==== EXTRACTED DATA

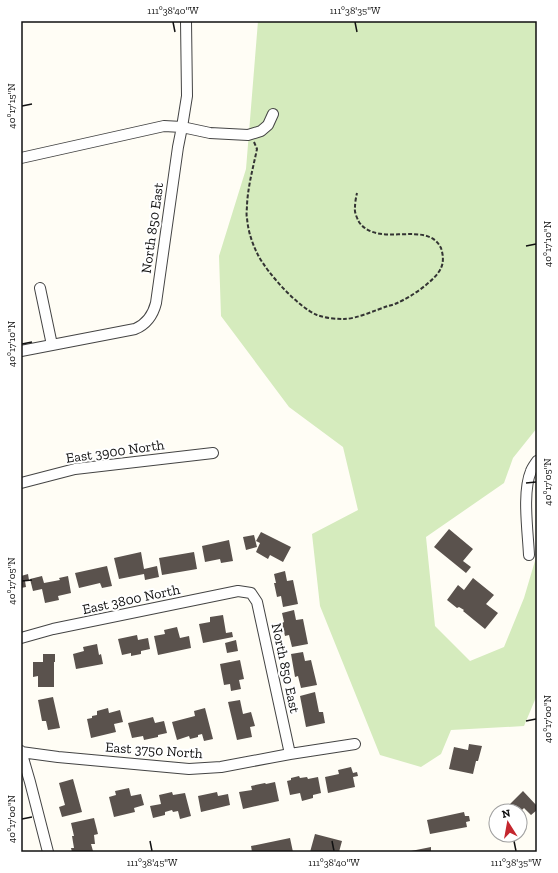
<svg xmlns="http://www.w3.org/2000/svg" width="558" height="873" viewBox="0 0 558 873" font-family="'Zilla Slab',serif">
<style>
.green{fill:#d5ebbd}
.building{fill:#5a524d}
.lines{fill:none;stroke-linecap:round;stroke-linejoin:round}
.minor-casing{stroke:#444;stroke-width:12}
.path{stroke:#333;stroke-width:2;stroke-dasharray:4 2;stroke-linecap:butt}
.minor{stroke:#fff;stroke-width:10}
.ticks{fill:none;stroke:#111;stroke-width:1.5}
.labels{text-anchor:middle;stroke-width:4;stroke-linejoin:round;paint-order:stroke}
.street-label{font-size:14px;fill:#111;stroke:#fff}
.neatline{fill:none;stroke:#111;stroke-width:1.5}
.ticks-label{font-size:10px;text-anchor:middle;fill:#111}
</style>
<rect width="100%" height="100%" fill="#fffdf5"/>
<!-- green -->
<path class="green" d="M258,21h279v407l-24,30 -9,25 -78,54 9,89 35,35 34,-14 20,-49 13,-44v141l-13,31 -73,4 -10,24 -20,13 -41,-12 -60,-149 -8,-72 46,-24 -15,-63 -54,-40 -68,-91 -2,-60 27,-87z"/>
<!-- building -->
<path class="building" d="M449,529l24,20 -10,12 8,6 -5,6 -32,-26z
M261,532l30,15 -8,15 -13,-7 -2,4 -12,-7 4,-9 -4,-2z
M254,535l3,12 -11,3 -3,-13z
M229,540l4,21 -12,2 -1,-4 -15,3 -3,-16z
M141,552l3,17 13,-3 2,11 -14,3 -1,-6 -25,5 -5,-21z
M194,552l3,17 -35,6 -3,-17z
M107,566l5,20 -10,2 -2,-5 -21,5 -4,-15z
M285,571l2,10 6,-1 5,24 -15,3 -2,-11 -4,1 -3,-14h2l-2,-9z
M28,574l1,6 -4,1 1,6 -5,1v-12z
M42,576l2,7 16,-3 -1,-2 9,-2 3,17 -13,3 1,4 -14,3 -3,-14 -9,2 -3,-12z
M473,578l21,17 -8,9 12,9 -13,16 -22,-18 1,-1 -5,-3 -2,1 -10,-8 11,-15 6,5z
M294,610l2,10 7,-1 5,25 -16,3 -3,-12 -4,1 -3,-13 2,-1 -2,-9z
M223,615l3,18 6,-1 1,5 -30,6 -4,-19 11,-2v-5z
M177,627l3,11 9,-2 2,12 -33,7 -4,-19 11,-2 -1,-4z
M137,635l1,5 10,-2 2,11 -9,2v3l-10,2v-3l-9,2 -4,-16z
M236,640l2,11 -11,2 -2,-10z
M97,644l2,11 2,-1 2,10 -27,5 -3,-15 11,-3 -1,-4z
M303,652l2,9 6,-1 6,25 -16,3 -3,-12 -3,1 -4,-23z
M43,654h12v8h-1v25h-16v-11l-5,1v-15h10z
M240,660l4,19 -5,1 2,9 -10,2 -1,-7 -6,1 -4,-21z
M315,692l4,20h4l2,11 -19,4 -6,-31z
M53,697l7,31 -12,2 -2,-9h-4l-4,-21z
M240,700l3,14 8,-2 4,14 -5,1 2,10 -15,3 -9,-38z
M108,708l1,5 11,-3 3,12 -9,2 2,8 -25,6 -4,-19 5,-1v-2l5,-1v-4z
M205,708l8,31 -9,2 -2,-7 -4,1v2l-8,2 -1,-3 -12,4 -5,-18 23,-6 -1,-5z
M153,717l2,6 9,-2 3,12 -9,2v2l-14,3 -1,-4 -11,2 -4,-15z
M469,744l13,2 -4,15h-2l-3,13 -24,-5 5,-22 14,3z
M351,767l2,6 4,-1 1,4 -5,1 2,10 -27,6 -3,-16 14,-3 -1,-4z
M299,776l1,2 7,-1 1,2 10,-2 3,16 -8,2v3l-11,3 -2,-8 -10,2 -3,-14 4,-1v-2z
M73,779l9,33 -20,5 -3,-10 6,-2 -6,-22z
M275,782l4,19 -36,8 -4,-17 13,-2 -1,-4 14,-3 1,1z
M129,788l2,8 10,-2 3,11 -10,3 1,4 -21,5 -5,-20 7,-2 -1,-4z
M523,791l14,15v4l-6,5 -7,-7 -4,4v-1h-15l-1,-1z
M172,792l1,3 12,-2 6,23 -11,3 -2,-8 -5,1 -1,-2 -7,2v3l-12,3 -3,-12 11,-2 -2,-9z
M217,792l1,4 10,-2 2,11 -29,7 -3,-16z
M464,812l1,4h4l1,5 -4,1 1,5 -37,7 -3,-14z
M94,818l4,16 -4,1 1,9h-4l2,7 -6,1h-15l-1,-4h3l-2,-12h2l-3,-13z
M315,834l27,7 -3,11h-29z
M290,838l3,14h-41l-1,-6z
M431,847v5h-20v-1z"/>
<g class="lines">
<defs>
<path id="minor" d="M21,158l143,-32 18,1 28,6 38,2 13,-4 7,-6 5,-11
M40,288l12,57
M21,351l114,-22c12,-5 18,-14 21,-26l22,-156 4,-20 5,-31 -1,-75
M21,483l54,-14 138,-16
M529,555c-1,-23 -7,-63 2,-84 1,-3 4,-7 6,-10
M21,638l32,-9 185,-38 13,2 6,9 33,152
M21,751l9,31 18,70
M21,752l37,5 131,12 32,-2 69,-13 65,-10"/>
</defs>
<!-- minor casing -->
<use href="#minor" class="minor-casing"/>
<!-- path -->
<path class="path" d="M254,142l3,7c-4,19 -9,37 -10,56 0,4 -1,9 0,13 1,13 5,25 11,37 10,19 40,52 59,60 8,3 19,4 27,4 12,0 32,-9 44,-13 4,-1 8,-2 11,-4 12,-5 37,-22 42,-34 3,-6 2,-14 0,-20 -14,-29 -63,1 -82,-26 -2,-4 -5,-10 -4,-15 0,-4 1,-10 2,-14"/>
<!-- minor -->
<use href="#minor" class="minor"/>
</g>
<!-- ticks -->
<path class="ticks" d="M173,22l2,10M355,22l2,10M22,106l10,-2M526,246l10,-2M22,344l10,-2M526,483l10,-1M22,581l10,-1M526,721l10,-2M22,819l10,-2M150,841l2,10M332,841l2,10M514,841l2,10"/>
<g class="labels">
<!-- street labels -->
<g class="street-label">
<text transform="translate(152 228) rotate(-82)" y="5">North 850 East</text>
<text transform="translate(115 451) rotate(-8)" y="5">East 3900 North</text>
<text transform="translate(131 599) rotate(-12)" y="5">East 3800 North</text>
<text transform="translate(286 668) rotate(78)" y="5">North 850 East</text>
<text transform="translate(154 750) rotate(4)" y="5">East 3750 North</text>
</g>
</g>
<!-- border -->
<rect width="558" height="873" fill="none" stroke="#ffffff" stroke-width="44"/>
<!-- north arrow -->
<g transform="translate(508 823) rotate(349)"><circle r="19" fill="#ffffff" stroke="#a0a0a0"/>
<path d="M0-3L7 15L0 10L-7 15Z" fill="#c4262e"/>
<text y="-6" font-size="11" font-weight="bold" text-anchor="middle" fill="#111111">N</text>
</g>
<rect x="22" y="22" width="514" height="829" class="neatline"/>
<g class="ticks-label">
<text x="173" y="14">111°38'40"W</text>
<text x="355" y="14">111°38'35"W</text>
<text transform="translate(11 106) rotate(-90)" y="4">40°17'15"N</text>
<text transform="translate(547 244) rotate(-90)" y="4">40°17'10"N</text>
<text transform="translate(11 344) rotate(-90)" y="4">40°17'10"N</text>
<text transform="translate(547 482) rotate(-90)" y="4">40°17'05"N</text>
<text transform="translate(11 581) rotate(-90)" y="4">40°17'05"N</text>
<text transform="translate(547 719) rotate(-90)" y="4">40°17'00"N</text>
<text transform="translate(11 819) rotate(-90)" y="4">40°17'00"N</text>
<text x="152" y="866">111°38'45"W</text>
<text x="334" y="866">111°38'40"W</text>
<text x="516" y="866">111°38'35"W</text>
</g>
</svg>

========

## WORK INSTRUCTIONS
Each line in the data that holds the word "lines" must be copied.

## EXERCISE OUTPUT
.lines{fill:none;stroke-linecap:round;stroke-linejoin:round}
<g class="lines">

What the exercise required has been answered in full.